Hoy, casi treinta años después, estamos en el mismo punto de partida. La disimilitud fundamental estriba en que Pedro Sánchez no es Felipe González, aunque ambos perdieron las elecciones siendo jefes del Ejecutivo. Poco queda de los mimbres de aquel Partido Socialista. Además, los aliados de entonces escasamente tienen que ver con los actuales Bildu o Junts, pública y reconocidamente abiertos a dinamitar nuestro sistema constitucional. Es posible que los próximos ministros sean elegidos en Waterloo, donde Napoleón fue derrotado.

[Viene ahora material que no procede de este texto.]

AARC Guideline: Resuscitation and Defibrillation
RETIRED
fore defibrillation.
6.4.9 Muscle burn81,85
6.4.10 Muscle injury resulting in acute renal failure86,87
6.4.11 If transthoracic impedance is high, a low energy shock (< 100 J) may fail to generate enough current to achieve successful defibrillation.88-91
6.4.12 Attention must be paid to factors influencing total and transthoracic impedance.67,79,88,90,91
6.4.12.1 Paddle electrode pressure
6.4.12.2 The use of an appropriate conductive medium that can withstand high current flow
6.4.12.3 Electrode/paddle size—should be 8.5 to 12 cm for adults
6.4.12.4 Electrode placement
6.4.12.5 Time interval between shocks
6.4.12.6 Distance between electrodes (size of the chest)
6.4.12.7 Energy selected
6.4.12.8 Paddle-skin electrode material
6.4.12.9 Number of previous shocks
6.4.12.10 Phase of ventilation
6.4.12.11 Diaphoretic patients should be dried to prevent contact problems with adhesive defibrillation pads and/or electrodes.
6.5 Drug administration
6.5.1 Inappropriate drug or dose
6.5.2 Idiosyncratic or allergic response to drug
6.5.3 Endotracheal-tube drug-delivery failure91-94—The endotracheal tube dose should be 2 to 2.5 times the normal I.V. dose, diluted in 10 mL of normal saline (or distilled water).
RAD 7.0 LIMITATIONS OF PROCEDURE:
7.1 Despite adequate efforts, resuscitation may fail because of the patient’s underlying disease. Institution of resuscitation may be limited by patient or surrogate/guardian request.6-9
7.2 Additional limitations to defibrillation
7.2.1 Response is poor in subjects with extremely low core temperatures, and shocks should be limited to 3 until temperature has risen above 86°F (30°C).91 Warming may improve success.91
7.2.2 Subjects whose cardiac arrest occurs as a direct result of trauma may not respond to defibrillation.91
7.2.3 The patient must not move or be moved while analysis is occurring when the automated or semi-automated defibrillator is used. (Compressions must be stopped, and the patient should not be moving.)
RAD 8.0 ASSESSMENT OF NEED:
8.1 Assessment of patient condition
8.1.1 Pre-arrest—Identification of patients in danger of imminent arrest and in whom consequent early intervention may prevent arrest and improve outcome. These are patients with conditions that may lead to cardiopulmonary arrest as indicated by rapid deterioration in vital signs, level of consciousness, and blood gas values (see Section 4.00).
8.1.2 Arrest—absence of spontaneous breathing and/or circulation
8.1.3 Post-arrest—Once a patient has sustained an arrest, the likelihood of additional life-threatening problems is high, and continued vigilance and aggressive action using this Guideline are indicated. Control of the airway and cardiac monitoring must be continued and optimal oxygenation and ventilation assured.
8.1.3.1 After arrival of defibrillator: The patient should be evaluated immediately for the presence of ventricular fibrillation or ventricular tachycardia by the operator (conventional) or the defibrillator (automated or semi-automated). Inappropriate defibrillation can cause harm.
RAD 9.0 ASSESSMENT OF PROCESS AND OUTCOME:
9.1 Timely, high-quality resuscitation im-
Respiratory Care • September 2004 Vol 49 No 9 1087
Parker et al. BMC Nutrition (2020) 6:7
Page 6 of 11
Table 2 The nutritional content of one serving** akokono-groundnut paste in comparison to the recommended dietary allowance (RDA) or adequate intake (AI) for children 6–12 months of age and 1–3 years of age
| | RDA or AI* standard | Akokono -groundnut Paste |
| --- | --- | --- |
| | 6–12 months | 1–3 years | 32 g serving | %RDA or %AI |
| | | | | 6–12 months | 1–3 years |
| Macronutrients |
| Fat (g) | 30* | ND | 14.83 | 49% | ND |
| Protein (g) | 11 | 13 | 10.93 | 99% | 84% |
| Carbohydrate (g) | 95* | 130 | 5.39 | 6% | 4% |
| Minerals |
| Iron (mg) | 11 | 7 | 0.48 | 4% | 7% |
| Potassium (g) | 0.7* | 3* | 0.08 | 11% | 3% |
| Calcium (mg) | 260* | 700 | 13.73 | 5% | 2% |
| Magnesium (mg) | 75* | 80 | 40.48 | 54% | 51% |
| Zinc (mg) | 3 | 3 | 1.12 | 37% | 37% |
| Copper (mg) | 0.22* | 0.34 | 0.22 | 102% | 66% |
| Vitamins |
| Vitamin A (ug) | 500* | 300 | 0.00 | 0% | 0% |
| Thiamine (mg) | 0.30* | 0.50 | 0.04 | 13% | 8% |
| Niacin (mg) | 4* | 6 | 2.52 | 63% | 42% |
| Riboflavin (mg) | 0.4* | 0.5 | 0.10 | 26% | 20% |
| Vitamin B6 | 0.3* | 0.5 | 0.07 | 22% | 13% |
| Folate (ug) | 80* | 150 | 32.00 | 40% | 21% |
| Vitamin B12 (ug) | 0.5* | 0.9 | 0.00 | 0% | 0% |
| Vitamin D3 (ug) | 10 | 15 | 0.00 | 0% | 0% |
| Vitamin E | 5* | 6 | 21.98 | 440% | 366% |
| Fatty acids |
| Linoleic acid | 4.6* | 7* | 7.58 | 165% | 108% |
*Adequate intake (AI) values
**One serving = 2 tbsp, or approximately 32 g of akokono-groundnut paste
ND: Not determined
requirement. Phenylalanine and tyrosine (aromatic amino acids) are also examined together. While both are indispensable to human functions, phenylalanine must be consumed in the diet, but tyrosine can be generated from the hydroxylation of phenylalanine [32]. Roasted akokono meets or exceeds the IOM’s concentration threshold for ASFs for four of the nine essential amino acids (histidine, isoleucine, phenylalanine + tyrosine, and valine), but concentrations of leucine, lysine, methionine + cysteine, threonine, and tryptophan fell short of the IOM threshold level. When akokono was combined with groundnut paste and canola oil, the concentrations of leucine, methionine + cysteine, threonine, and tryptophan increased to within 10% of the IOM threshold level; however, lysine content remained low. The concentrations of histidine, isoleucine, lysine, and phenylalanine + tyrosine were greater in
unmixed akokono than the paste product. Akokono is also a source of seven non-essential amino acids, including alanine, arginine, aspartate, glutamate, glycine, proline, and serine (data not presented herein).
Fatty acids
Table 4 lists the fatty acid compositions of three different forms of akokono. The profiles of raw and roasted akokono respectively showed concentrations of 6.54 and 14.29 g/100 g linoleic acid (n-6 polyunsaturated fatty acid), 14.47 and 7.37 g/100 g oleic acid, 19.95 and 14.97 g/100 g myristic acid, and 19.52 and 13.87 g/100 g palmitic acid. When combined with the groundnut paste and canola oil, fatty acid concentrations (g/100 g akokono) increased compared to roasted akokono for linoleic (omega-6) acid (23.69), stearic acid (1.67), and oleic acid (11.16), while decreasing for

La solución, conociendo el nivel de nuestros políticos y el estado de las cosas, no se antoja fácil. Si se descarta una salida a la alemana o una abstención patriótica como en 2016, estaríamos abocados a escenarios nada halagüeños, tales como un bloqueo institucional o un nuevo y cansino paso por las urnas. Incluso puede darse la paradoja de que nos encontremos ante la gloria de los perdedores y que, por primera vez en nuestra democracia, gobierne quien no ha ganado o que no salga reelegido quien estaba en el Gobierno. Derrota dulce, victoria amarga. Dicen que la historia se repite. O no.